Schrittweise Wiederansiedlung der Kulane
Forschende und Naturschützer arbeiten daher daran, diese Schlüsseltierart im Altyn-Dala-Reservat in der unbewohnten Steppenregion Kostanay wieder anzusiedeln. Dafür siedeln sie seit 2017 jährlich ein paar Dutzend Kulane aus anderen Teilen Kasachstans um, wo die Tiere bereits in geringer Zahl wieder vorkommen. Durch diese Umsiedlungen gibt es nun auch in der Torgai-Steppe wieder eine kleine Kulan-Population. Örtliche Ranger dokumentieren seit einigen Jahren auch wiederholt Fohlengeburten. Damit steigt die Chance auf eine langfristige Erholung des Kulan-Bestandes in der Steppe. Doch noch ist unsicher, ob die Population sich wirklich an ihr neues Reservat anpassen und dort überleben kann.

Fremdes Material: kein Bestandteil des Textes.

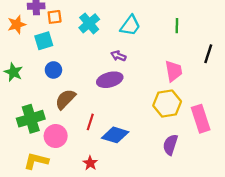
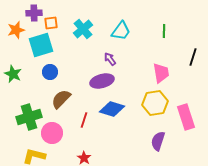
cyan square: (44, 41) -> (41, 45), size x1.4
purple arrow: (118, 56) -> (110, 59), turned 32
blue diamond: (115, 135) -> (112, 109), moved

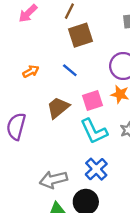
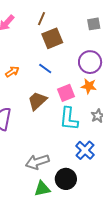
cyan L-shape: (94, 131) -> (69, 119), turned 35
blue cross: (96, 169) -> (85, 150), moved

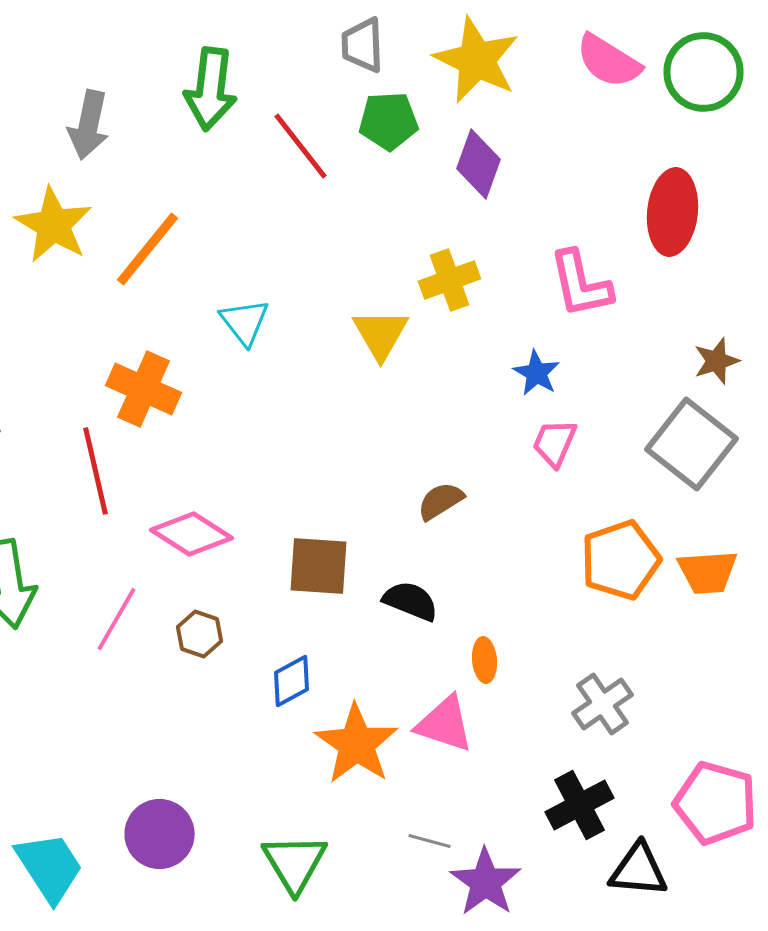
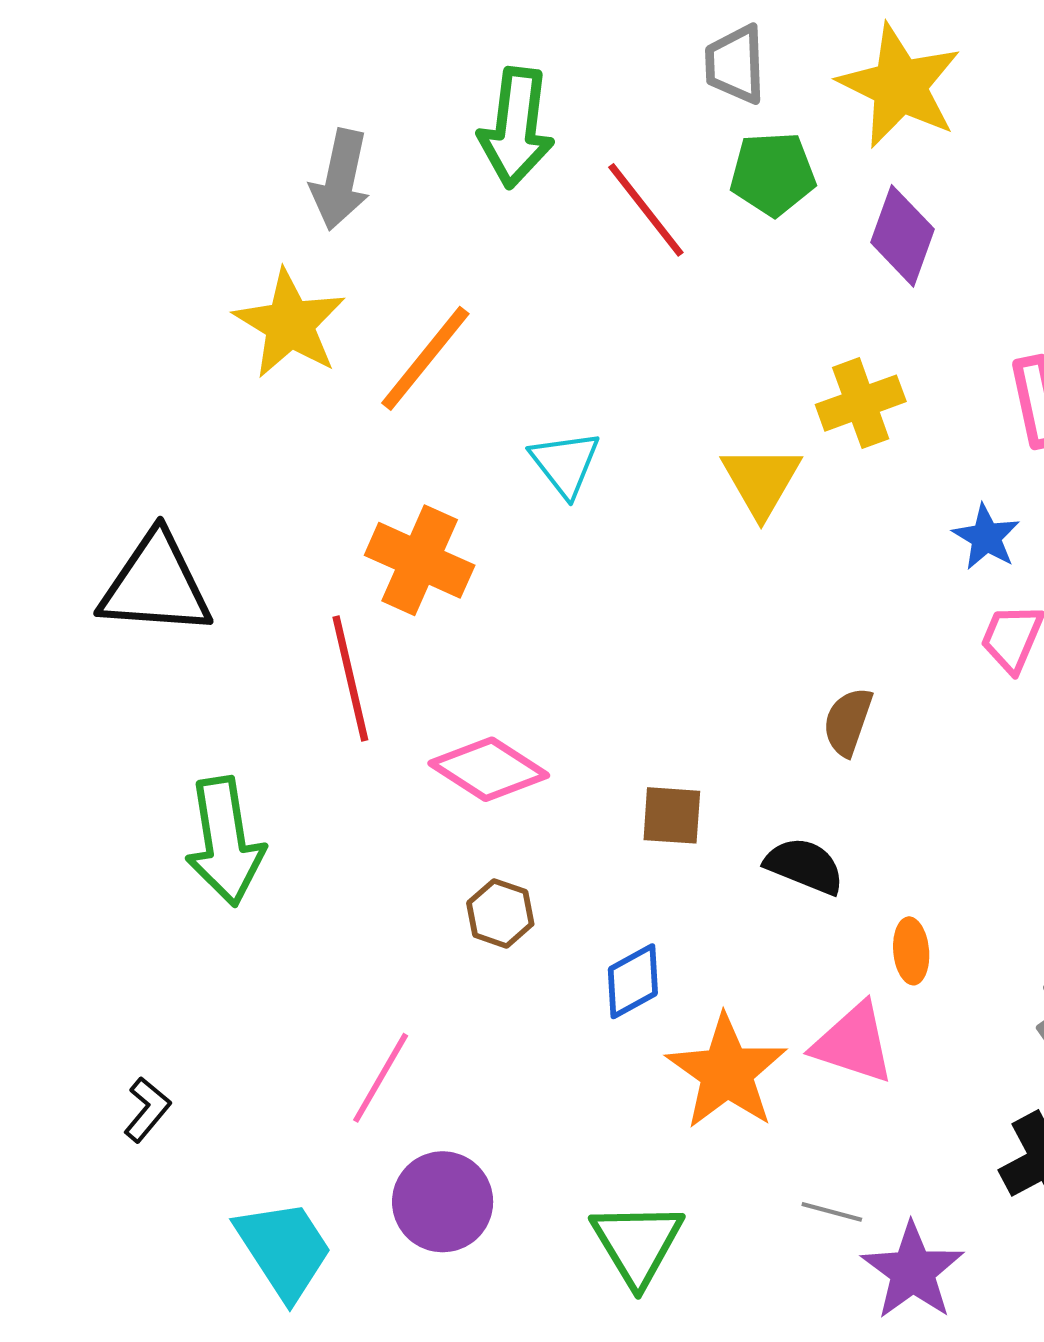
brown semicircle: (440, 501) -> (848, 722), turned -39
brown square: (318, 566) -> (672, 815), size x0.7
pink line: (116, 619) -> (381, 1078), moved

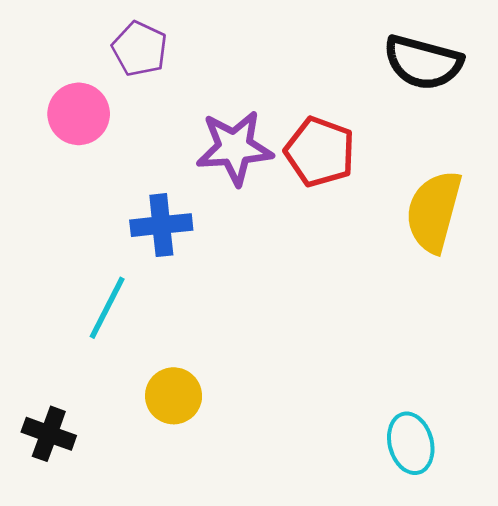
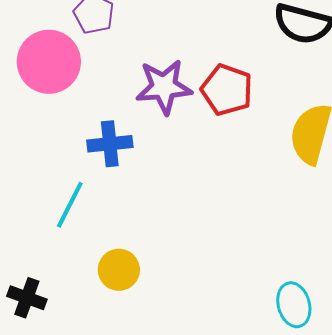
pink circle: (79, 114) -> (49, 62), size x1.4

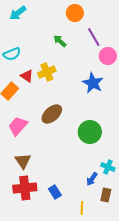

Um diese Chance weiter zu steigern, hat das Team von der Altyn Dala Conservation Initiative (ADCI) nun erneut einige Kulane umgesiedelt. Die Wildesel wurden dabei erstmals über den Landweg vom Altyn-Emel-Nationalpark zum mehr als 2000 Kilometer entfernten Reservat in Zentralkasachstan transportiert, statt sie einzufliegen. Dort verbrachten die Wildesel ein ganzes Jahr in einem betreuten Akklimatisierungsgehege, um sich von der langen Reise zu erholen. In dem Gehege wurden sie auch tierärztlich versorgt und auf die Futtersuche in freier Wildbahn vorbereitet. Dabei bildeten die Huftiere eine enge Gruppe ohne aggressives Verhalten oder soziale Probleme. Das ist für diese intelligenten, wachsamen und sensiblen Wildesel nicht selbstverständlich, wie das Team betont. Anschließend ließen die Forschenden die gesunde Kulan-Gruppe im August 2025 im Altyn-Dala-Reservat frei und siedelten sie somit wieder in freie Wildbahn aus.